His blacklisting means he is barred from entering Britain or other EU member states.

But that has not stopped members of his family gaining British passports and living in the UK.

His sons Zayn, 37, and 34-year-old Bisher are graduates of Imperial College London and now wealthy investment bankers in the City.

Their uncle Ghayth, 75, also lives in an affluent part of the city.

Last year, it was reported he owned at least two properties in wealthy west London – a £1.2m flat in Fulham and another in leafy West Kensington worth £1.5m.

Both sons also live in expensive west London property.

Bisher, who works for a City investment bank, has been living in a £700,000 flat in Putney, south west London.

And Zayd has lived in a £1.1m flat in West Kensington since he arrived in the UK in 2009.

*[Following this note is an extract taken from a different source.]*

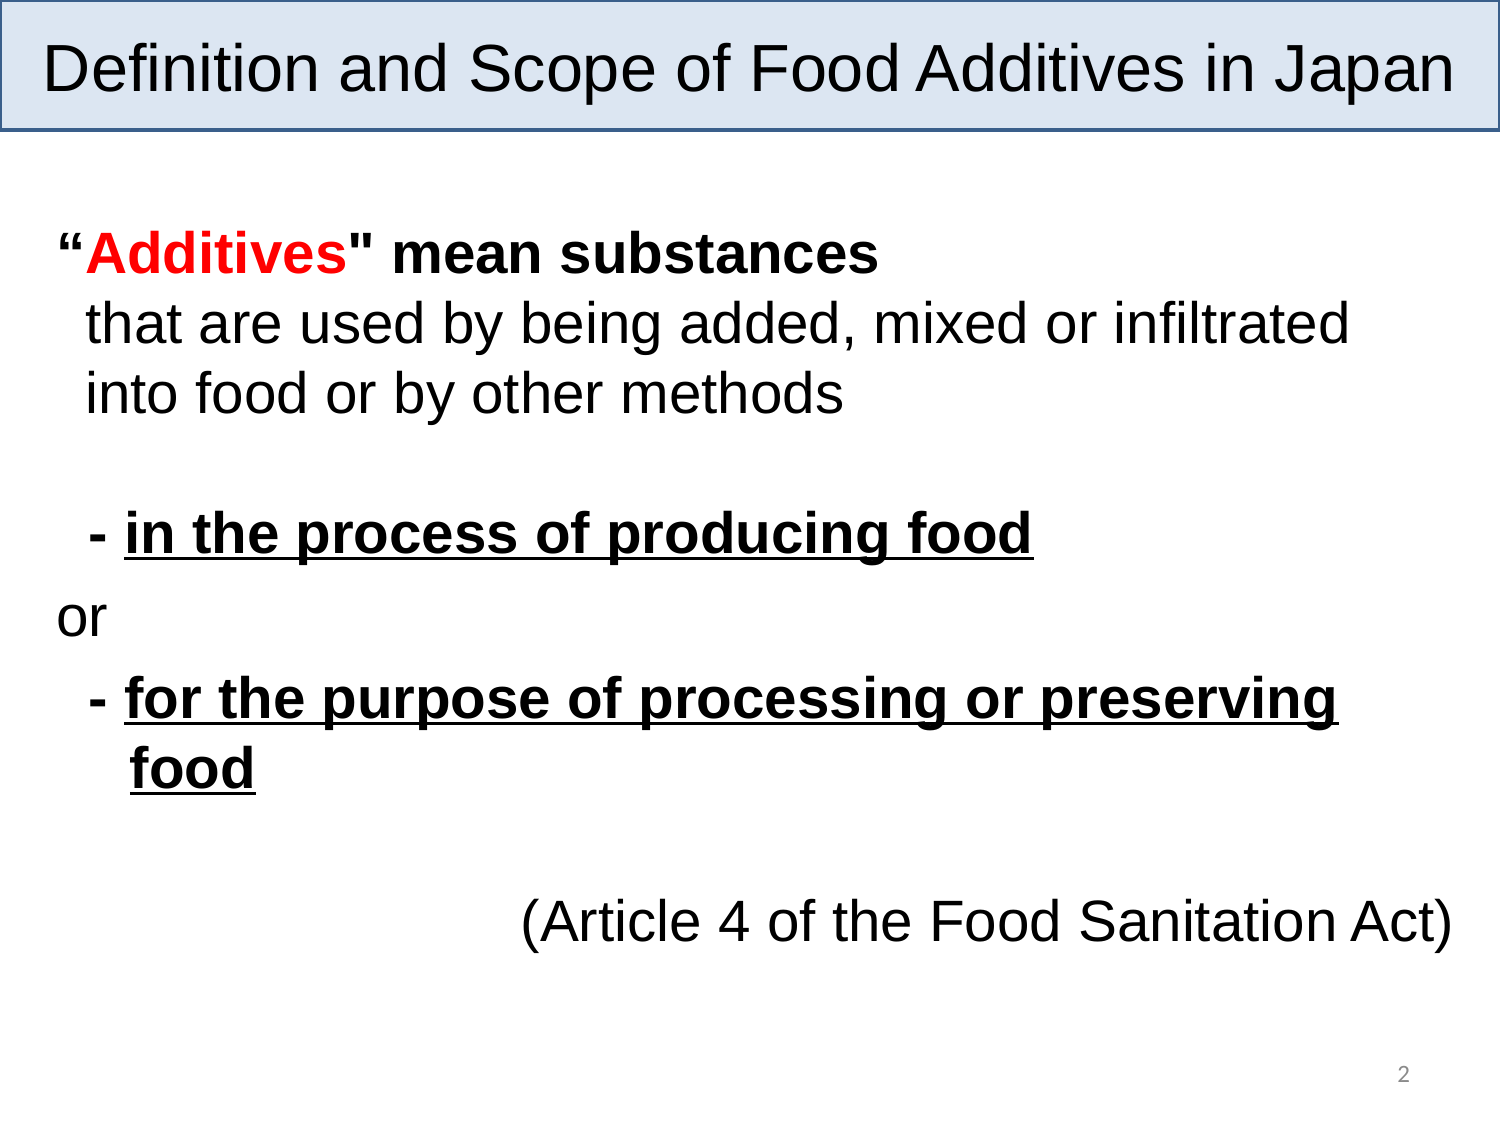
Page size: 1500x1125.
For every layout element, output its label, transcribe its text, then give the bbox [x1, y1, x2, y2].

text_box Definition and Scope of Food Additives in Japan [0, 0, 1500, 132]
text_box “Additives" mean substances that are used by being added, mixed or infiltrated into food or by other methods - in the process of producing food or - for the purpose of processing or preserving food (Article 4 of the Food Sanitation Act) [41, 208, 1471, 1006]
slide_number 2 [1074, 1042, 1425, 1103]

He was a regular visitor to the UK before the Syrian civil war broke out.

Zayn was granted British citizenship in 2009 while Bisher and Ghayth did not acquire theirs until 2013, a year after Amr Armanazi’s blacklisting, the Sunday Times reported.

In a report on the SSRC, the US State Department said: “It also has a public civilian research function; however, its activities focus on the development of biological weapons, chemical weapons and missiles.

“During his tenure, Armanazi oversaw a facility that was involved in the production of sarin nerve agent.”

Mr Armanazi has denied any wrongdoing while his family have leapt to his defence.

Ghayth told the paper: “He handles just normal civilian operations. I’m aghast at what’s happening in Syria. It’s a dirty war.

“No one can absolve themselves. Responsibility has to be shared by a lot of parties, including the government.”

Zayn, meanwhile, has described previous chemical attacks in Syria as “a heinous crime” and Bisher said the civil war was “heartbreaking”.

It was unclear today whether the Scientific Studies and Research Centre had been targeted in Saturday’s airstrikes.